Task
I want to calculate the permanent P of a NxN matrix for N up to 100. I can make use of the fact that the matrix features only M=4 (or slightly more) different rows and cols. The matrix might look like
A1 ... A1 B1 ... B1 C1 ... C1 D1 ... D1 |
... | r1 identical rows
A1 ... A1 B1 ... B1 C1 ... C1 D1 ... D1 |
A2 ... A2 B2 ... B2 C2 ... C2 D2 ... D2
...
A2 ... A2 B2 ... B2 C2 ... C2 D2 ... D2
A3 ... A3 B3 ... B2 C2 ... C2 D2 ... D2
...
A3 ... A3 B3 ... B3 C3 ... C3 D3 ... D3
A4 ... A4 B4 ... B4 C4 ... C4 D4 ... D4
...
A4 ... A4 B4 ... B4 C4 ... C4 D4 ... D4
---------
c1 identical cols
and c and r are the multiplicities of cols and rows. All values in the matrix are laying between 0 and 1 and are encoded as double precision floating-point numbers.
Algorithm
I tried to use the Ryser formula to calculate the permanent. For the formula, one needs to first calculate the sum of each row and multiply all the row sums. For the matrix above this yields
S0 = (c1 * A1 + c2 * B1 + c3 * C1 + c4 * D1)^r1 * ...
* (c1 * A4 + c2 * B4 + c3 * C4 + c4 * D4)^r4
As a next step the same is done with col 1 deleted
S1 = ((c1-1) * A1 + c2 * B1 + c3 * C1 + c4 * D1)^r1 * ...

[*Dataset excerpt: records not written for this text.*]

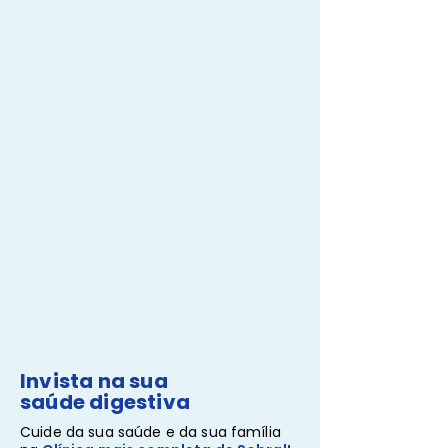
Invista na sua
saúde digestiva
Cuide da sua saúde e da sua família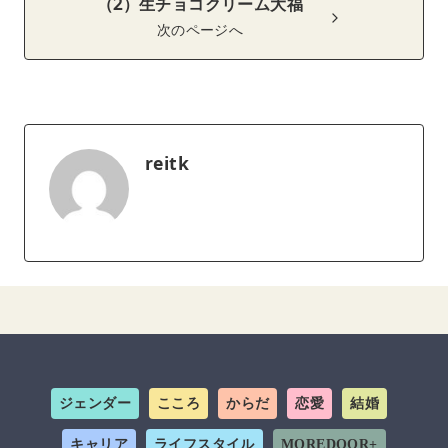
（2）生チョコクリーム大福
次のページへ
reitk
ジェンダー
こころ
からだ
恋愛
結婚
キャリア
ライフスタイル
MOREDOOR+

* ((c1-1) * A4 + c2 * B4 + c3 * C4 + c4 * D4)^r4
and this number is subtracted from S0.
The algorithm continues with all possible ways to delete single and group of cols and the products of the row sums of the remaining matrix are added (even number of cols deleted) and subtracted (odd number of cols deleted). The task can be solved relative efficiently if one makes use of the identical cols (for example the result S1 will pop up exactly c1 times).
Problem
Even if the final result is small the values of the intermediate results S0, S1, ... can reach values up to N^N. A double can hold this number but the absolute precision for such big numbers is below or on the order of the expected overall result. The expected result P is on the order of c1!*c2!*c3!*c4! (actually I am interested in P/(c1!*c2!*c3!*c4!) which should lay between 0 and 1).
I tried to arrange the additions and subtractions of the values S in a way that the sums of the intermediate results are around 0. This helps in the sense that I can avoid intermediate results that are exceeding N^N, but this improves things only a little bit. I also thought about using logarithms for the intermediate results to keep the absolute numbers down - but the relative accuracy of the encoded numbers will be still bounded by the encoding as floating point number and I think I will run into the same problem. If possible, I want to avoid the usage of data types that are implementing a variable-precision arithmetic for performance reasons (currently I am using matlab).